- _Exercise details_
Report every line below that holds the word "para".

Extracted page text data:
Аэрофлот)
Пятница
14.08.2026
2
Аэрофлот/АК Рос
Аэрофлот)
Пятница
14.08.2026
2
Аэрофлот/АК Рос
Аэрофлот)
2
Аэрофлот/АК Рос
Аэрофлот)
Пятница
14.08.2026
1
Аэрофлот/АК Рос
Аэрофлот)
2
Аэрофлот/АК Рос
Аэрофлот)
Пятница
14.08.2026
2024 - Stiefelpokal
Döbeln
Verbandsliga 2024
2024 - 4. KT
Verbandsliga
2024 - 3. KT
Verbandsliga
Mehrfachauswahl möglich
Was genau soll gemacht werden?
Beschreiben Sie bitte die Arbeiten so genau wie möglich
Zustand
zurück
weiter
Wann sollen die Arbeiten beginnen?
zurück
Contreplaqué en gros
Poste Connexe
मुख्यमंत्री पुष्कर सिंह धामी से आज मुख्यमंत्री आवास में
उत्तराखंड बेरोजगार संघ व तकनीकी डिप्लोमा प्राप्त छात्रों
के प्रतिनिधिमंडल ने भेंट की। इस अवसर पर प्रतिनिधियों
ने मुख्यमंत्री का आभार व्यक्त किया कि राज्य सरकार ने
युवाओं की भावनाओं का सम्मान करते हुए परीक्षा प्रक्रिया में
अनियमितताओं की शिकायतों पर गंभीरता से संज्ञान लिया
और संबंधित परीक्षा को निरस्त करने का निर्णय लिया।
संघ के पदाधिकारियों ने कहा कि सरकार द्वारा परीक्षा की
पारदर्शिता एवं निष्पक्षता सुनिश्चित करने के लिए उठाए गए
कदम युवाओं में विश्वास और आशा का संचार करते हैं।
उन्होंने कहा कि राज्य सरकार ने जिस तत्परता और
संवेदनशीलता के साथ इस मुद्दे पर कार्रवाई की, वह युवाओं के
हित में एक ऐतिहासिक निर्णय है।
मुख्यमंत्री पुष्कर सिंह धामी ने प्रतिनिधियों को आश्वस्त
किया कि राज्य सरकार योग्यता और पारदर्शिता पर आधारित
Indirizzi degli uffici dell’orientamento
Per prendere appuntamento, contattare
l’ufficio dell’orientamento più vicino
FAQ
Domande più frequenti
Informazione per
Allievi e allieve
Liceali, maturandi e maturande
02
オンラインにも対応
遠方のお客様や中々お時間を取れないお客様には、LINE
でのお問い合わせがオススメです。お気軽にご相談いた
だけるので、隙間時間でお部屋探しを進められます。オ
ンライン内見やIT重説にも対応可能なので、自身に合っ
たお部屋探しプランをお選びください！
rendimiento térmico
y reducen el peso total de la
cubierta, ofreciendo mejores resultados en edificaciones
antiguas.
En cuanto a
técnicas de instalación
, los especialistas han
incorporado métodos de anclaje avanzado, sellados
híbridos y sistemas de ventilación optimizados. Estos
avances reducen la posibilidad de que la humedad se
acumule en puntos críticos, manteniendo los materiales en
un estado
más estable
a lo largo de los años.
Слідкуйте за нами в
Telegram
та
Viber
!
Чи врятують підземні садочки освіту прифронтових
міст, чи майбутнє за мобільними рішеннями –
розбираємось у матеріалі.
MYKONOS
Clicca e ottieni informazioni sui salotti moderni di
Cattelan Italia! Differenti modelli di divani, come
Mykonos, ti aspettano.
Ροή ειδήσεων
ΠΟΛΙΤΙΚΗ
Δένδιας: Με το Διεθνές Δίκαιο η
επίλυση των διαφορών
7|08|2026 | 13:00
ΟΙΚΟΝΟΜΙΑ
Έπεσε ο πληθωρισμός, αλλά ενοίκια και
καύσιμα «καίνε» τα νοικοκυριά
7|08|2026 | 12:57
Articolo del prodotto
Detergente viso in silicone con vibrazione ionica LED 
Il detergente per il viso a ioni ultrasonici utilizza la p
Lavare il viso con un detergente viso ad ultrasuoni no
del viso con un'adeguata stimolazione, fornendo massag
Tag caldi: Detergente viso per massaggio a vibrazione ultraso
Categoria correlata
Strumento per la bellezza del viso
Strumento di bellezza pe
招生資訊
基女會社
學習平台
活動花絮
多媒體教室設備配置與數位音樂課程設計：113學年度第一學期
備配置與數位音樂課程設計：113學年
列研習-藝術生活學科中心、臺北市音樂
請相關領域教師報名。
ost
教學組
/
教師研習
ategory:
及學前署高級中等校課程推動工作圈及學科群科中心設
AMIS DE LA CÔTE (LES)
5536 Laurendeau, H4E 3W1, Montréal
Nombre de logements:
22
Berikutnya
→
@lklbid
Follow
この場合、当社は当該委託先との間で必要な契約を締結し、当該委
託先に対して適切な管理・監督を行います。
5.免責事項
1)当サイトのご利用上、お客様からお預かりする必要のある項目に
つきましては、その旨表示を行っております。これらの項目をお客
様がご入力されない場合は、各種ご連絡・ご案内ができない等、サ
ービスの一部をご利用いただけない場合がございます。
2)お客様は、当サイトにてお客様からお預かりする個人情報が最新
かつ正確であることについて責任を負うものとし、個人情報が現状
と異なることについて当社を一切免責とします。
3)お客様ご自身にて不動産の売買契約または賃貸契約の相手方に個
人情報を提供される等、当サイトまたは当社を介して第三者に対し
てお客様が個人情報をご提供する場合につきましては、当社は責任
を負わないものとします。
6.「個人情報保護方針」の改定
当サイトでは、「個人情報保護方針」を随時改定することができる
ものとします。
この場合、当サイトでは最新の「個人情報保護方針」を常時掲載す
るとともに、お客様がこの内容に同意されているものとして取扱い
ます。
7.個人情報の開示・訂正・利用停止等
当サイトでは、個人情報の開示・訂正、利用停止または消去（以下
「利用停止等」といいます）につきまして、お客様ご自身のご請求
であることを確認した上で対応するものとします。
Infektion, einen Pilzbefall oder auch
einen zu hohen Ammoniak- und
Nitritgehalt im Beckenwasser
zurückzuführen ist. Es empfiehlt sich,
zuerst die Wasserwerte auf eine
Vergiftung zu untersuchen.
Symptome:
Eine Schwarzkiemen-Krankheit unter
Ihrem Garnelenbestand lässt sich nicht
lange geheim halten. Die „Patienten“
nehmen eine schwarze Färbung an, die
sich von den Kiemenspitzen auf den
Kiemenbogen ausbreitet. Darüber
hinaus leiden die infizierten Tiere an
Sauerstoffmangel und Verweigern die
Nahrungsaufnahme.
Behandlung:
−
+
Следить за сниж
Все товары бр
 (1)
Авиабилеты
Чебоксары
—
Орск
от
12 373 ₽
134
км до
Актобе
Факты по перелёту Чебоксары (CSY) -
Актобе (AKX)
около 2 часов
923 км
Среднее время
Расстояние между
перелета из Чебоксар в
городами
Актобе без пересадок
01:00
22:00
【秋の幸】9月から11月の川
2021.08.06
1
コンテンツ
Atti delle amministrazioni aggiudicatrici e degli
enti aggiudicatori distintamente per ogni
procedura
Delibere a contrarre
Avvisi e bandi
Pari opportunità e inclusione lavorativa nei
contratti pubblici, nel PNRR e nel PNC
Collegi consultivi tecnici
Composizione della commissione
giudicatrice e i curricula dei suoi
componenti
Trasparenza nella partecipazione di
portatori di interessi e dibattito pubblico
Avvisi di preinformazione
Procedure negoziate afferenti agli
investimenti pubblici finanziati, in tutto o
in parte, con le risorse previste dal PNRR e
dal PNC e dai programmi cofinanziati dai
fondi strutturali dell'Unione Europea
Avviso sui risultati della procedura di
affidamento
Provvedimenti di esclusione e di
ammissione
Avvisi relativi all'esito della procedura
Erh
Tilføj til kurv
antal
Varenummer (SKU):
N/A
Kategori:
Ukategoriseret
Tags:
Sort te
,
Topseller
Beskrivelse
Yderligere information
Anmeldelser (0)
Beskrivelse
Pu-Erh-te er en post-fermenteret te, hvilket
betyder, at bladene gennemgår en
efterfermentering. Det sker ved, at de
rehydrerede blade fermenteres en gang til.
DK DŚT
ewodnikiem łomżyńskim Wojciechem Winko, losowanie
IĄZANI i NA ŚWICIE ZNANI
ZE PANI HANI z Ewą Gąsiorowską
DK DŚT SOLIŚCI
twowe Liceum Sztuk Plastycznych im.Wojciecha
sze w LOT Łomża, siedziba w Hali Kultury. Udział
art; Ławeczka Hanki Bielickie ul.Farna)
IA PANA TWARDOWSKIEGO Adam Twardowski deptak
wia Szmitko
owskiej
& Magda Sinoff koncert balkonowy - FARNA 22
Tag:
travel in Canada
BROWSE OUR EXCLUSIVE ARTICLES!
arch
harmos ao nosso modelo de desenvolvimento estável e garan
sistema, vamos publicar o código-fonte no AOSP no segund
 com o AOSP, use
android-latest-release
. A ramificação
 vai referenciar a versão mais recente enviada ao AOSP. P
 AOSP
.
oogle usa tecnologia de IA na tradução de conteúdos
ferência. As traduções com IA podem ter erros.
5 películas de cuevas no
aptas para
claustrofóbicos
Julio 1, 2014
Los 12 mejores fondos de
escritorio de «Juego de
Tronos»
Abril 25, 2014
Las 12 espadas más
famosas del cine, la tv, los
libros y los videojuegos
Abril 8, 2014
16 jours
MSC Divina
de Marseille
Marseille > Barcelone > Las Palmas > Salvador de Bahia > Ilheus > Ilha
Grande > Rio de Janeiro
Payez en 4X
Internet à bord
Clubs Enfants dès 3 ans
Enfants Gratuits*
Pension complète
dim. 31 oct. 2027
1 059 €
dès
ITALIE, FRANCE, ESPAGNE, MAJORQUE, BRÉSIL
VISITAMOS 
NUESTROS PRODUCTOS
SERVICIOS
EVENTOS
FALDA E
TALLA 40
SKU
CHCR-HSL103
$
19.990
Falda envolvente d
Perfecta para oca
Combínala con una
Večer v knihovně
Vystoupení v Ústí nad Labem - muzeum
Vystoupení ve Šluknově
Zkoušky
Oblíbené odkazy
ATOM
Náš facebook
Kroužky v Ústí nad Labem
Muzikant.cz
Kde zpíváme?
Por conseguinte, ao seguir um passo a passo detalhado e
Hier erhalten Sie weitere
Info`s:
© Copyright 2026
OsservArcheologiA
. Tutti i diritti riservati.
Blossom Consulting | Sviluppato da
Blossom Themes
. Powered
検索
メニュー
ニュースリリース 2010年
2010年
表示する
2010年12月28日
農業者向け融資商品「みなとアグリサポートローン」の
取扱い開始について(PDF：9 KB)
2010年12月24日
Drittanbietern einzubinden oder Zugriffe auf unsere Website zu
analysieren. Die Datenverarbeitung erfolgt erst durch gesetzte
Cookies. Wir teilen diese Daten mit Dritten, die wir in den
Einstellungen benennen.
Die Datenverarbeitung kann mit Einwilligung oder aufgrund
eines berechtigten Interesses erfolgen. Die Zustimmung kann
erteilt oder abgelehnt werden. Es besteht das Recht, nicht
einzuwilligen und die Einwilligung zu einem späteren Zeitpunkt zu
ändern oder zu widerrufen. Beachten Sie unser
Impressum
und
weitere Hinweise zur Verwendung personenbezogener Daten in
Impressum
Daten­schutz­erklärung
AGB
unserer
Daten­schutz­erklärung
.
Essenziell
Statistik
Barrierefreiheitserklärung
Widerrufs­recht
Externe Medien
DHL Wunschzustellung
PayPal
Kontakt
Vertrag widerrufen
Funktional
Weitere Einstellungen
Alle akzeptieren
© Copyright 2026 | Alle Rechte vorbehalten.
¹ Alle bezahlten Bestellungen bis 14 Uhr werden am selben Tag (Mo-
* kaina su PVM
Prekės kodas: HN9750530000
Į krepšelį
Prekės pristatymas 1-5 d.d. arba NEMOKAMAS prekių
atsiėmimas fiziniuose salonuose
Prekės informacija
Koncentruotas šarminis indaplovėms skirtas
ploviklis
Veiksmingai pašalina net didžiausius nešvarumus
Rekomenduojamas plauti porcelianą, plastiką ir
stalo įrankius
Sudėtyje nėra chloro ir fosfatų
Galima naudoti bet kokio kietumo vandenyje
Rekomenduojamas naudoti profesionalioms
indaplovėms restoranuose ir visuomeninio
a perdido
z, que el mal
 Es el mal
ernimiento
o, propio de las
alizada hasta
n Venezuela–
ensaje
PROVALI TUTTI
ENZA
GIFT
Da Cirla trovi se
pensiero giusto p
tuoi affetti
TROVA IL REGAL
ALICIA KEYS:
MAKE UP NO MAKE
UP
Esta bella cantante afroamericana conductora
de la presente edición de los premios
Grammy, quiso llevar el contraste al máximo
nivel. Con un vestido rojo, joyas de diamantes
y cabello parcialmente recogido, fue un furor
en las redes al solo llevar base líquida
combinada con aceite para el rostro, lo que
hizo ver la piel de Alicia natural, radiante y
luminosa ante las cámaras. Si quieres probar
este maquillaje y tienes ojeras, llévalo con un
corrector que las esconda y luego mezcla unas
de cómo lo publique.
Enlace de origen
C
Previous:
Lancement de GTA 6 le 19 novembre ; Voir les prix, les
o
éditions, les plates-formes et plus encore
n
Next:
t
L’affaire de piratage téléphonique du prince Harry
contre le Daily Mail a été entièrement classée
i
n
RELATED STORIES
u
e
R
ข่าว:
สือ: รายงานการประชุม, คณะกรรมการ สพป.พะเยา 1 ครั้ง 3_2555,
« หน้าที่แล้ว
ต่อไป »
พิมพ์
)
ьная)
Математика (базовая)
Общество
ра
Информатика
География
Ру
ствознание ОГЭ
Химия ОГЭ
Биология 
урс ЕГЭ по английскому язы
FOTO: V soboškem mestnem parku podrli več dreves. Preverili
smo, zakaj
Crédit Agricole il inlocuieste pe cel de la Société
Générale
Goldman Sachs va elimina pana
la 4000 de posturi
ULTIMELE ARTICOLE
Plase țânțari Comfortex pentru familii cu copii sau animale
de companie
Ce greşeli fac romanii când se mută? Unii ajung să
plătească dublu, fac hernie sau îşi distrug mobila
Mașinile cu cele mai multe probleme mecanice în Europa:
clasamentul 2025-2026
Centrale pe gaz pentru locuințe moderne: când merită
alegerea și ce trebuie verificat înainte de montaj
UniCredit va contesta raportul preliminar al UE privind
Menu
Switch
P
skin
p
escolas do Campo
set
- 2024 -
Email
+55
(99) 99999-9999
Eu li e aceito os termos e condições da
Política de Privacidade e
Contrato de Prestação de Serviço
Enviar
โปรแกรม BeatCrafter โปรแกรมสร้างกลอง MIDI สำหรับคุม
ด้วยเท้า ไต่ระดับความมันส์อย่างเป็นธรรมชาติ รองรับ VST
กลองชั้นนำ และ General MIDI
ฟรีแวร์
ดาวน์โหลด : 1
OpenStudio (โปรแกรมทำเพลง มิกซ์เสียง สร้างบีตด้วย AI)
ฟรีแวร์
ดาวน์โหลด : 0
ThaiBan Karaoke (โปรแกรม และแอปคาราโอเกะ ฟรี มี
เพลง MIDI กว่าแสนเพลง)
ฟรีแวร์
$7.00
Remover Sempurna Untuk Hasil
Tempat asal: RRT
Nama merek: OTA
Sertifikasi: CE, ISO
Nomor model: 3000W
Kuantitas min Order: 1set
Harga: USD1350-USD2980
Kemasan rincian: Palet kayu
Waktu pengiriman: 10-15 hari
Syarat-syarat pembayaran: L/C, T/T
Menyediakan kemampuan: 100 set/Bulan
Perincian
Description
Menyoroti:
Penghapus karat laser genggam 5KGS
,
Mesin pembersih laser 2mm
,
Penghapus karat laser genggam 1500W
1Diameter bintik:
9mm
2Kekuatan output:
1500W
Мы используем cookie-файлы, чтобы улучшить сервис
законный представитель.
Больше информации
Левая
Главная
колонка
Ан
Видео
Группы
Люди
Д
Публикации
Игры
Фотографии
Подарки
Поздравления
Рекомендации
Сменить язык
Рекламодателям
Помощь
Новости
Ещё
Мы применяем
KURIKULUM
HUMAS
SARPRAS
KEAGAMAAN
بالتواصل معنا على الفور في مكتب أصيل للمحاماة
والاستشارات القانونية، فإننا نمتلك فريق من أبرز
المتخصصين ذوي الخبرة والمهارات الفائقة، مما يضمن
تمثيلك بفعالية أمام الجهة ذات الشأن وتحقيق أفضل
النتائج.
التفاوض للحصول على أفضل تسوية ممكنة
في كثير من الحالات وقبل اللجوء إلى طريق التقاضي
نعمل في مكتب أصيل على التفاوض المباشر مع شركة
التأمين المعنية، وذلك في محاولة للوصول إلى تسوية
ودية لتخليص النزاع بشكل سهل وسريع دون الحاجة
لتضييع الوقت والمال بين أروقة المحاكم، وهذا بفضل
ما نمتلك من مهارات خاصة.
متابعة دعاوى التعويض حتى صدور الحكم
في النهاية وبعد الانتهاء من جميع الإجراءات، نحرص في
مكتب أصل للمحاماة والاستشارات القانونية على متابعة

- _Response below_
aptas para
Perfecta para oca
combinada con aceite para el rostro, lo que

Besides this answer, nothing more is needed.